In Ghana, the head of the election commission benefitted from a robust and solid system, which has a history of inclusion, transparency, and most of participation by all members of the political exercise. The continuous process undertaken by the Ghanaian electoral commission to continuously educate the electorate and the political parties is clearly a lesson for the rest of the continent on how to build trust and interact with the population.

However, even in Ghana there are lessons to learn from the election, such as how to manage delays in the announcement of the election results and or glitches in the system on election day. In Ghana the commission needed more time to ensure everyone eligible to vote had voted and to count the votes.  Tensions began to mount as the population waited for the elections results to be proclaimed, both sides began proclaiming victory and the supporters of each candidate began filling the streets.

This could have led to severe unrest. However, the communication of the election committee head asking the people for patience while all the votes were counted was an example of good election management. The people could only heed to this request because of the trust built by the commission and a legitimate sense of ownership of the commission.  Therefore, while independently elected, the first task of every election commission is to build trust with the people. As African countries prepare for more elections this should be an area that gets special attention.

Ownership: The people’s voice, the continent’s voice

Ethnic politics is slowly giving way to issues politics. The economy is taking center stage in elections. In Ghana, as in the Gambia, the last few years have seen citizens suffer under the weight of weakening currencies, erosion of purchasing power by over 50 percent, increasing poverty, joblessness, and interest rates above 25 percent. Similarly, the rise of corruption, noted by Ghanaian President John Mahama in his concession speech, undermined all the achievements of Mahama presidency—and most of all his struggle to give affordable and reliable power to the people of Ghana. The results of these elections increasingly show that while there will always remain a thread of local politics in elections, the electorate is becoming more sophisticated and are voting on issues broader than ethnic origins. Citizens are more engaged and are owning the election agenda.

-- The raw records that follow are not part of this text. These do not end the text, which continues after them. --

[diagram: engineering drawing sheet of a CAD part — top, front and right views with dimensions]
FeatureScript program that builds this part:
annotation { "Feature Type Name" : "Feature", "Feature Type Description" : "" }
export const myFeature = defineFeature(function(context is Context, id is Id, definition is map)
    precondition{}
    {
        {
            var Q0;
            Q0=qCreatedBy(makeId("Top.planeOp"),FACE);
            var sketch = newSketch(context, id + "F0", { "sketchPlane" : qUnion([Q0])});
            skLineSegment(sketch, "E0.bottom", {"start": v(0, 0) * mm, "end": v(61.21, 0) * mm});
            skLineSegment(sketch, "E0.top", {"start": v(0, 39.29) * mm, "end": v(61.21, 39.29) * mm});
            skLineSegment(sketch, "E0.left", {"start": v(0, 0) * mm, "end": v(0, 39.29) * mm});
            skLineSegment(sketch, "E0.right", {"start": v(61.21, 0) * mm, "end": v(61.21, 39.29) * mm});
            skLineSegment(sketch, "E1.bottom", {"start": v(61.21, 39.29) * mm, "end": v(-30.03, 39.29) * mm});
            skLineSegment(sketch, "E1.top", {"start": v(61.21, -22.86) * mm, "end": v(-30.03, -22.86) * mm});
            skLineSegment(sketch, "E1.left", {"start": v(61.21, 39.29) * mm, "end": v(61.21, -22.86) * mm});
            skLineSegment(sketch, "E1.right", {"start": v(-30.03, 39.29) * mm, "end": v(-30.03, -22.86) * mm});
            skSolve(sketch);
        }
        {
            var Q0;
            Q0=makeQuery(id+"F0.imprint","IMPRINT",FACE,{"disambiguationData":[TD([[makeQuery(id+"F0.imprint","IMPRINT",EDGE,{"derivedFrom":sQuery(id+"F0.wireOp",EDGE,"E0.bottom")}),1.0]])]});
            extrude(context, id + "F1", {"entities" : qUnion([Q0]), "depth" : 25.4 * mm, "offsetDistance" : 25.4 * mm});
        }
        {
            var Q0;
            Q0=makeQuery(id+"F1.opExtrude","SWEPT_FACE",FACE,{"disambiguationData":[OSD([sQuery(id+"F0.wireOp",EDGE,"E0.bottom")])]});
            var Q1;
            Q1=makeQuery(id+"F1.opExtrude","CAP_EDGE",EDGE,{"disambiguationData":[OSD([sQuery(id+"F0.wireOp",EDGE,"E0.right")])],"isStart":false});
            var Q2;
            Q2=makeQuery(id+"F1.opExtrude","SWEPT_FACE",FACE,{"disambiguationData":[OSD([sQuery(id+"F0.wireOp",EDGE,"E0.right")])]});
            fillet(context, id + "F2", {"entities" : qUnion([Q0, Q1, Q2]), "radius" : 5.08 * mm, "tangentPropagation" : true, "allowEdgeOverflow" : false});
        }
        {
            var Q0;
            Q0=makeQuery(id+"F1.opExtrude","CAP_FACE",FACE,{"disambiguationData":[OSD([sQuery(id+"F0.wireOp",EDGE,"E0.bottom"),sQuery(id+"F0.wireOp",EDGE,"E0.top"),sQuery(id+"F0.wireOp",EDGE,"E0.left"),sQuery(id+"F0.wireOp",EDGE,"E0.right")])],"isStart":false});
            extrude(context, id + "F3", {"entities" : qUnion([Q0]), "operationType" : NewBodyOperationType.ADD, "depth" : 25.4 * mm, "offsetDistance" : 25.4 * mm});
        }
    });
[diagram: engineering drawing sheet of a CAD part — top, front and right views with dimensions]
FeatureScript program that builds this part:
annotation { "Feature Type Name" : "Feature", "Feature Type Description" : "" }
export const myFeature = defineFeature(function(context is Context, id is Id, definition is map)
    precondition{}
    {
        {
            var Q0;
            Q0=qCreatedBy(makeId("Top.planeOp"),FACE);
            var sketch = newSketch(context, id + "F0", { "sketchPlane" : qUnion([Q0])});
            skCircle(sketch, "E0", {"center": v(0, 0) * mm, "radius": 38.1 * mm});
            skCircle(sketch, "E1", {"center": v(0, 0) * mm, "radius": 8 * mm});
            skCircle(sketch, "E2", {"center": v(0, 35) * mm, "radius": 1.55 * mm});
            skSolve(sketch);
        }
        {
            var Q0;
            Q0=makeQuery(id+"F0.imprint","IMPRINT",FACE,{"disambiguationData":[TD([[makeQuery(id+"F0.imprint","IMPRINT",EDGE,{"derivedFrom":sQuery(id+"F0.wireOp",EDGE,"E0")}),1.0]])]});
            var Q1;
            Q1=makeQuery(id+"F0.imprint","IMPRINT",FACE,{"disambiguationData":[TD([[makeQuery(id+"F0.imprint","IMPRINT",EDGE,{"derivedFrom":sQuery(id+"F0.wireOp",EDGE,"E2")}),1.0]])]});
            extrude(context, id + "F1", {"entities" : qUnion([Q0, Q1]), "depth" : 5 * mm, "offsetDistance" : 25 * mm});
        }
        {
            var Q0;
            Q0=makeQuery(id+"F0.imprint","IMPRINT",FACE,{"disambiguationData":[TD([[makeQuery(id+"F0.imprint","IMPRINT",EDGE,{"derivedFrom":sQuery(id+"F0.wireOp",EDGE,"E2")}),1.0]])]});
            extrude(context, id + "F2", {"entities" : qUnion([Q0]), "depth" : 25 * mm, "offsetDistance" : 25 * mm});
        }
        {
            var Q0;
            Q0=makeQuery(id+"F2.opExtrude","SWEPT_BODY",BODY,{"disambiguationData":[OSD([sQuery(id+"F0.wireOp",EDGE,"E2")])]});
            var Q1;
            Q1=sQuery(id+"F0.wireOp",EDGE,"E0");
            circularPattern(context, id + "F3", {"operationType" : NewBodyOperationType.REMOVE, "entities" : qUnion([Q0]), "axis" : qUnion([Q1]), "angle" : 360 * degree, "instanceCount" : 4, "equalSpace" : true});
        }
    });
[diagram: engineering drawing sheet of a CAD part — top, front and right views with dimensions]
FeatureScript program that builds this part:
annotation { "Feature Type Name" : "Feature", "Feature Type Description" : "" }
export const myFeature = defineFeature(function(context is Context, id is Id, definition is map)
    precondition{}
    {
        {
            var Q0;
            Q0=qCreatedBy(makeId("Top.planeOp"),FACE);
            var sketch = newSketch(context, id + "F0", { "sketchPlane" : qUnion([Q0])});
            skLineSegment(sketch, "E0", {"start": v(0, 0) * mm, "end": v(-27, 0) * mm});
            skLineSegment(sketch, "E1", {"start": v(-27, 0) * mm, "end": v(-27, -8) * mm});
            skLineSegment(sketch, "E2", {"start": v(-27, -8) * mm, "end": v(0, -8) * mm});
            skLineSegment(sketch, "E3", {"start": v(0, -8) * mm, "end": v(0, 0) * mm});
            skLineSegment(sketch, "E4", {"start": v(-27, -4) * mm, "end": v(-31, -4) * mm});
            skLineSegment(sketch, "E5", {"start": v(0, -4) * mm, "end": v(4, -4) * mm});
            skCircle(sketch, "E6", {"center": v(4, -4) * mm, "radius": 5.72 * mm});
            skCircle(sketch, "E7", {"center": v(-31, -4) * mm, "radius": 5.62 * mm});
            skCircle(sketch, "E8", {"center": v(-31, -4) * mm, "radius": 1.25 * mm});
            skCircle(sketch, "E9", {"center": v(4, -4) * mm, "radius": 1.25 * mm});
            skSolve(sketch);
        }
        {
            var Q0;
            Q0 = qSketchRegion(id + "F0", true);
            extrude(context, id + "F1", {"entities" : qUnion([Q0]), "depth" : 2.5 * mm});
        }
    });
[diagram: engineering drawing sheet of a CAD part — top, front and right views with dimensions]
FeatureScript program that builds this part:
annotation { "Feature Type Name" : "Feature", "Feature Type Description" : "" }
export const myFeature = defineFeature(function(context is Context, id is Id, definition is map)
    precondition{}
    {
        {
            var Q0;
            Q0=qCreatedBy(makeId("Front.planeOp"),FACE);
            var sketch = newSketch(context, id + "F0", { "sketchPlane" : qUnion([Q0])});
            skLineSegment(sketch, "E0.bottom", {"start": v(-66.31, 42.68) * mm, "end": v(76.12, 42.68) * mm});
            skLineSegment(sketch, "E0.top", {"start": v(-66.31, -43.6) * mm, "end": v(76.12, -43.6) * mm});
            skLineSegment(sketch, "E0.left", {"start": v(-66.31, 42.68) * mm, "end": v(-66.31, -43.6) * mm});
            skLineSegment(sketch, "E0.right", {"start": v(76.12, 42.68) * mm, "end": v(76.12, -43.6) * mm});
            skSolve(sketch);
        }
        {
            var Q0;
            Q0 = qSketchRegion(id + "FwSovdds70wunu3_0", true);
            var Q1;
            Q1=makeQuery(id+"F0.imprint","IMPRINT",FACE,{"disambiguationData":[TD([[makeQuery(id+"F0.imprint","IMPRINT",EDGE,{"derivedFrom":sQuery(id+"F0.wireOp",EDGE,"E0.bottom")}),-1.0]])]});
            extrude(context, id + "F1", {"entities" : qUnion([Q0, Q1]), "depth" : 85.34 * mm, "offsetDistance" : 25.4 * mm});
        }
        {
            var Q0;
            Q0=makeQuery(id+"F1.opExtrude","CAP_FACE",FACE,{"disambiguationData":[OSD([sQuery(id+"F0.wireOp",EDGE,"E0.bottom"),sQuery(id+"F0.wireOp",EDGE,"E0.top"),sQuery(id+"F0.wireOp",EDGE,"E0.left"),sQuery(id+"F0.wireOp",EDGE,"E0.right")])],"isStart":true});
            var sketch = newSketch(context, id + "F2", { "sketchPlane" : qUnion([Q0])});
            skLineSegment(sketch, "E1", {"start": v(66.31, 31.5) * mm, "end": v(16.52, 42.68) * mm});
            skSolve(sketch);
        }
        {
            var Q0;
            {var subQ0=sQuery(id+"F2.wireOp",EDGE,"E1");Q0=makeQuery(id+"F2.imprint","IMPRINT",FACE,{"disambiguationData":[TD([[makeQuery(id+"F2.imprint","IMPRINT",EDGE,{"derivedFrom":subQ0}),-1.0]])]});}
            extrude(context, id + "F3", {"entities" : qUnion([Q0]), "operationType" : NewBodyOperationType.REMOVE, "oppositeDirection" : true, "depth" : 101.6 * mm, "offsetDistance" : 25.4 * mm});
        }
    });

African leaders are also increasingly more active in the resolution of African leadership transition issues. During the crisis period of the Gabon elections the French and the European Union were the most active and vocal voices. The French president called for a recount and the EU asked that all results be published, but Chadian President Idriss Déby, as head of the African Union, was the central mediator of the proceedings. In the case of the Gambia, the African Union alongside five other presidents of ECOWAS[1] countries have taken it upon themselves to mediate a settlement of the impasse. The acknowledgement and ownership of the transition agenda by Africa’s leaders is an important part of assuring peace and stability during transition crises.  The cases of Burundi and the Gambia should provide lessons on how to make such negations successful. What incentives could be put in place to minimize difficult transitions?

As the Ghanaians celebrate the peaceful election of new President Nana Akufo Addo, as President Bongo of Gabon settles into his second term, and as the Gambians wait anxiously for a resolution, the continent must heed the lessons of these three transitions and begin putting in place systems that allow citizens more ownership of the process, ensure that election commissions are truly independent and equipped to build trust with citizens, and encourage candidates that acknowledge the increasing sophistication of the electorate so campaign messages must have content and can no longer rely solely on identity politics.